• [Directions]
(a) In the text on demineralized bone paper, rewrite everything from "This approach avoids" down to "and drug screening.", swapping "emergent properties" for "novel properties".
(b) Answer these questions from the text on demineralized bone paper.
(i) What do most 3D bioprinting technologies rely on to enable nozzle-based extrusion?
(ii) How is the demineralized bone paper produced?
(iii) What kinds of workflows is the platform compatible with?

(108f) Additive Biomanufacturing of 3D Mature Lamellar Bone Structure Using Layered Demineralized Bone Paper

A major goal in bone organoid development is to establish a biomanufacturing strategy that faithfully replicates mature lamellar bone in a scalable and standardized manner. In vivo, repeated cycles of bone remodeling transform immature woven bone into mature lamellar bone, which is characterized by a highly organized, mineralized collagen matrix spanning multiple length scales. Although 3D bioprinting technologies have advanced, most rely on mechanical or enzymatic degradation of natural ECM to enable nozzle-based extrusion. This process compromises the structural integrity of the bone ECM despite preserving its biochemical composition. As a result, current bone organoids resemble non-structural woven bone and fail to capture the hierarchical architecture and physiological function of lamellar bone, underscoring the need for new biomanufacturing approaches.

To address this limitation, we developed an osteoid-mimicking demineralized bone paper (DBP) by thin-sectioning demineralized bovine compact bone. DBP preserves the native collagen alignment and microarchitecture at the centimeter scale while maintaining mechanical durability and optical transparency. It supports in vivo-like mineralization by osteoblasts and enables osteoblast–osteoclast-mediated bone remodeling under biochemical stimulation. In this study, we demonstrate additive biomanufacturing of 3D lamellar bone organoids by sequentially stacking osteoblast-seeded DBP in a layer-by-layer configuration, forming a biomimetic scaffold that preserves key structural features of native lamellar bone.

This approach avoids ECM-destructive processing and enables emergent properties not observed in single-layer cultures, including matrix-embedded osteocyte differentiation and layer-dependent regulation of bone remodeling. The resulting constructs exhibit tunable thickness and hierarchical organization of both surface and embedded cellular components, closely mimicking the structure and function of native lamellar bone in a controlled and reproducible manner. Compatible with robotic and automated workflows, this platform supports high-throughput, standardized production of bone organoids in multi-well formats. We envision that DBP-based, additively manufactured bone organoids will significantly advance preclinical research in bone development, disease modeling, and drug screening.

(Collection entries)
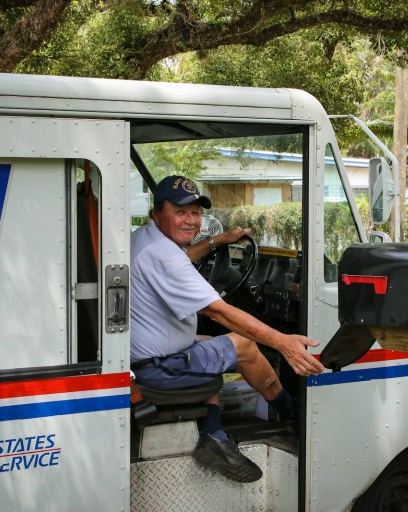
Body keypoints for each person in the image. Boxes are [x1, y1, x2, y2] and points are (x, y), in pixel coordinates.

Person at [130, 175, 324, 483]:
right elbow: (218, 311)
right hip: (157, 369)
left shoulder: (145, 237)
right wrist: (283, 342)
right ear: (157, 213)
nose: (190, 220)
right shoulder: (164, 257)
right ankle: (291, 416)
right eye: (180, 212)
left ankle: (213, 430)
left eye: (195, 213)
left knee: (211, 343)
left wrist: (218, 241)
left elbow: (184, 257)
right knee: (242, 345)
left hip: (143, 353)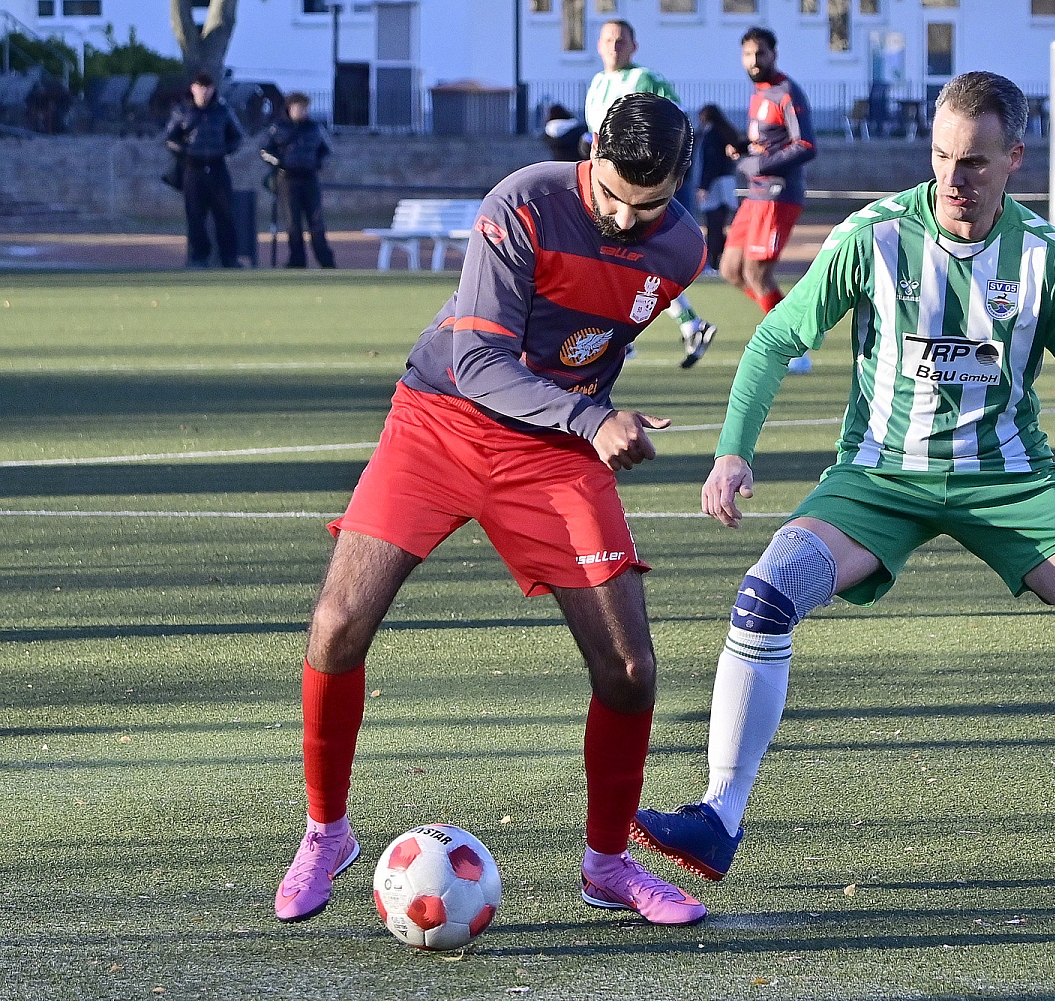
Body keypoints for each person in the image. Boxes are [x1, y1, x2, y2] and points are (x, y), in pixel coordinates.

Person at [632, 72, 1055, 888]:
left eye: (976, 162)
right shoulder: (875, 236)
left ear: (1015, 158)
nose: (955, 179)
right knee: (765, 593)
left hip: (1012, 482)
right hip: (880, 477)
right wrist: (733, 450)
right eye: (942, 157)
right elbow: (776, 339)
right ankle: (718, 815)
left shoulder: (1047, 261)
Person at [273, 93, 710, 928]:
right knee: (337, 624)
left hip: (553, 448)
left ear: (679, 185)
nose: (625, 218)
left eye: (647, 205)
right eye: (612, 194)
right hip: (441, 421)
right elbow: (477, 358)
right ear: (591, 152)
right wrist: (589, 416)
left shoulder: (684, 250)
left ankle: (608, 864)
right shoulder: (524, 203)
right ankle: (326, 832)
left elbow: (592, 345)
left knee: (629, 669)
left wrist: (584, 417)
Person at [585, 19, 717, 369]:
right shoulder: (596, 83)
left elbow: (677, 127)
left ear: (634, 46)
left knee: (627, 255)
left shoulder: (645, 79)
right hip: (605, 186)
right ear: (598, 45)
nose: (614, 46)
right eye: (608, 40)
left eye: (621, 40)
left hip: (636, 187)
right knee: (625, 257)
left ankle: (624, 336)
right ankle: (685, 325)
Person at [721, 27, 817, 373]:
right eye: (748, 54)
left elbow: (806, 144)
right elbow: (767, 141)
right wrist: (743, 149)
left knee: (757, 272)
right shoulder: (759, 92)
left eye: (760, 53)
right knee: (730, 269)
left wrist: (761, 164)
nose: (754, 60)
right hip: (756, 195)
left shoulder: (786, 91)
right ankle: (781, 326)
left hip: (778, 195)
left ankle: (792, 348)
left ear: (774, 54)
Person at [164, 72, 244, 269]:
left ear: (213, 89)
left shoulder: (223, 111)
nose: (204, 92)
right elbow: (170, 138)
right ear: (193, 89)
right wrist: (186, 151)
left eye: (207, 88)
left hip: (217, 167)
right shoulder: (182, 111)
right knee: (195, 216)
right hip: (193, 168)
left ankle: (229, 258)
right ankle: (198, 257)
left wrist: (223, 150)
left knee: (225, 215)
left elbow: (237, 137)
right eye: (200, 88)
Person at [260, 92, 336, 269]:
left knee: (316, 222)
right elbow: (265, 151)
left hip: (309, 178)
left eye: (304, 108)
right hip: (287, 180)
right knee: (293, 224)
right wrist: (279, 163)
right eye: (299, 108)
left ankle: (326, 261)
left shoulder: (314, 128)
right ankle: (297, 260)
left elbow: (326, 151)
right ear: (290, 108)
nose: (302, 111)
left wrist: (317, 163)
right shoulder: (278, 127)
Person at [696, 103, 742, 276]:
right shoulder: (724, 132)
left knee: (713, 225)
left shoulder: (711, 134)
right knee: (719, 224)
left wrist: (704, 186)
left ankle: (713, 262)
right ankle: (722, 259)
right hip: (727, 182)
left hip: (715, 185)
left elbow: (710, 163)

• [Answers to each task]
(a)
This approach avoids ECM-destructive processing and enables novel properties not observed in single-layer cultures, including matrix-embedded osteocyte differentiation and layer-dependent regulation of bone remodeling. The resulting constructs exhibit tunable thickness and hierarchical organization of both surface and embedded cellular components, closely mimicking the structure and function of native lamellar bone in a controlled and reproducible manner. Compatible with robotic and automated workflows, this platform supports high-throughput, standardized production of bone organoids in multi-well formats. We envision that DBP-based, additively manufactured bone organoids will significantly advance preclinical research in bone development, disease modeling, and drug screening.

(b)
(i) They rely on mechanical or enzymatic degradation of natural ECM.
(ii) It is produced by thin-sectioning demineralized bovine compact bone.
(iii) It is compatible with robotic and automated workflows.